Malheureusement, les systèmes de transports publics luttent pour répondre à la croissance de la demande et maintenir le niveau des services, tout en disputant l'espace aux voitures et aux camions. La congestion causée par le nombre en croissance rapide des automobiles privées et des camions de marchandises entraîne des embouteillages dans bien des villes des pays en développement. La congestion des rues, associée à une utilisation des terrains et des schémas immobiliers qui poussent les résidents à faibles revenus aux confins de leur ville, touchent les plus démunis de façon disproportionnée. D'autre part, la congestion, les mauvaises habitudes de conduite et un contrôle inadapté de la circulation font de la recherche de mobilité une entreprise périlleuse, en même temps que les morts et les accidents posent un grave problème de santé publique dans de nombreuses cités des pays en développement.

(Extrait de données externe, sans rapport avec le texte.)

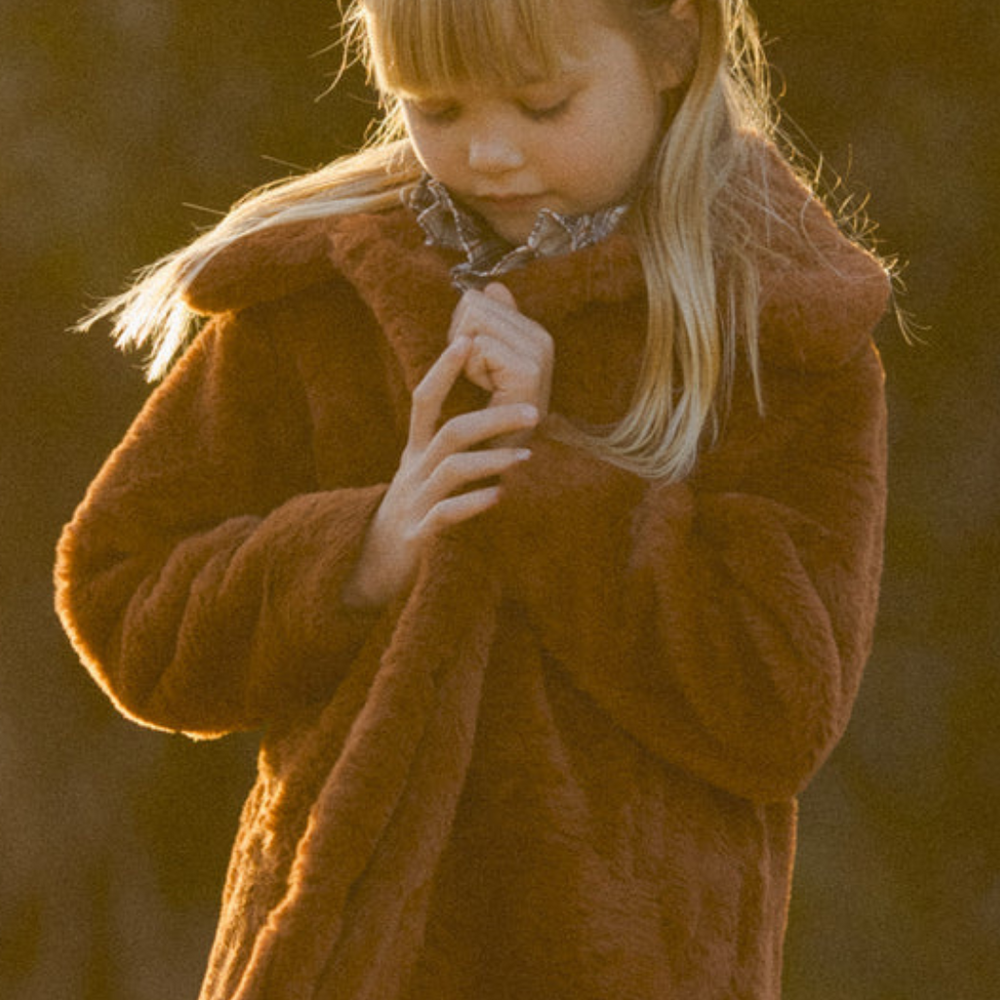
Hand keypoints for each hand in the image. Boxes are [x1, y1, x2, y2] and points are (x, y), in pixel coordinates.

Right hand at [342, 336, 537, 608]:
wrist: (371, 566)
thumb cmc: (411, 510)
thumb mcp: (422, 470)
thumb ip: (446, 440)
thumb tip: (487, 411)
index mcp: (415, 449)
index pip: (425, 399)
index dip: (443, 369)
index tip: (469, 338)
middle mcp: (413, 470)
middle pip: (450, 432)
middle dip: (493, 419)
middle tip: (534, 411)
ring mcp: (414, 503)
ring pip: (450, 470)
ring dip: (491, 460)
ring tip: (525, 457)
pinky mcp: (418, 537)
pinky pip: (444, 515)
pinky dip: (472, 504)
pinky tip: (498, 497)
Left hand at [448, 283, 553, 429]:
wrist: (491, 463)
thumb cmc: (483, 417)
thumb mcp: (485, 363)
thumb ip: (491, 321)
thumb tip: (493, 286)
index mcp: (534, 333)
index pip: (478, 298)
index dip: (462, 331)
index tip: (479, 367)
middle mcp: (543, 339)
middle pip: (473, 304)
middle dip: (461, 341)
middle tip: (479, 379)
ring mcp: (540, 355)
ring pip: (473, 322)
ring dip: (465, 358)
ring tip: (484, 388)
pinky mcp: (529, 371)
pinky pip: (477, 347)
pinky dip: (470, 372)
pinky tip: (488, 396)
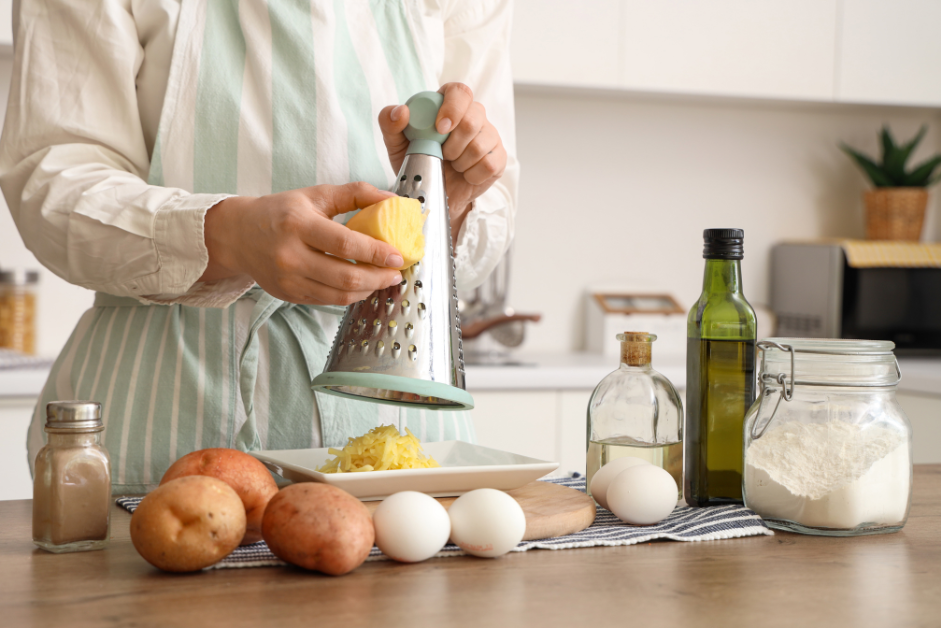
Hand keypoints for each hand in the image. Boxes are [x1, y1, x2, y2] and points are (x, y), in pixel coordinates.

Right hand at [200, 183, 404, 305]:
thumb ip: (355, 194)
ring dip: (369, 290)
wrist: (239, 235)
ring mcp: (288, 280)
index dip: (375, 252)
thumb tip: (393, 201)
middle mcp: (290, 255)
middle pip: (345, 277)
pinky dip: (351, 296)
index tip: (397, 256)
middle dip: (379, 278)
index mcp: (298, 224)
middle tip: (396, 272)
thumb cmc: (282, 212)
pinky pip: (328, 302)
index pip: (345, 244)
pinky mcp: (289, 295)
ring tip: (384, 280)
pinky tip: (363, 286)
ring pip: (339, 295)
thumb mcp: (316, 194)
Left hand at [378, 83, 506, 239]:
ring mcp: (490, 136)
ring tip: (451, 165)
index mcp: (449, 104)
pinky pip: (489, 164)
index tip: (440, 129)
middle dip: (454, 143)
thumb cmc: (417, 162)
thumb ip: (390, 123)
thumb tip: (401, 111)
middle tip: (442, 155)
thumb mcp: (397, 144)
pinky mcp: (498, 158)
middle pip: (474, 118)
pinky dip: (471, 175)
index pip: (459, 91)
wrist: (433, 193)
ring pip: (481, 144)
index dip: (453, 108)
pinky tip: (464, 175)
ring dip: (460, 162)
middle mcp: (474, 115)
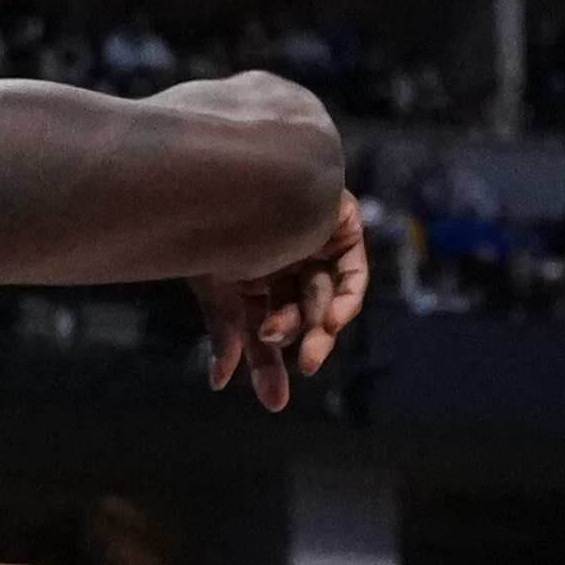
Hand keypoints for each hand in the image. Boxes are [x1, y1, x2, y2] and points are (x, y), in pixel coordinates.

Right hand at [197, 186, 371, 410]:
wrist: (232, 164)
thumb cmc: (211, 219)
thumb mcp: (215, 283)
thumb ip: (228, 331)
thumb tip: (219, 385)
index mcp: (246, 268)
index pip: (261, 324)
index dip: (267, 364)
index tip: (274, 400)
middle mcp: (279, 255)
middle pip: (296, 314)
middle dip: (300, 341)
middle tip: (307, 366)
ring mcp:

Contrairement à la situation observée dans les pays développés, les émissions de polluants, qui posent des problèmes de santé publique sont en augmentation dans les pays développés. Les niveaux ambiants de ces polluants dépassent souvent de beaucoup les niveaux enregistrés dans les villes des pays développés. La croissance extrêmement rapide du nombre de véhicules à moteur, la lente rotation de ces véhicules, la mauvaise qualité des carburants, les retards enregistrés dans l'adoption de techniques modernes de contrôle de la pollution des véhicules, ainsi que le mauvais entretien des véhicules sont autant de facteurs qui contribuent à ces problèmes d'environnement.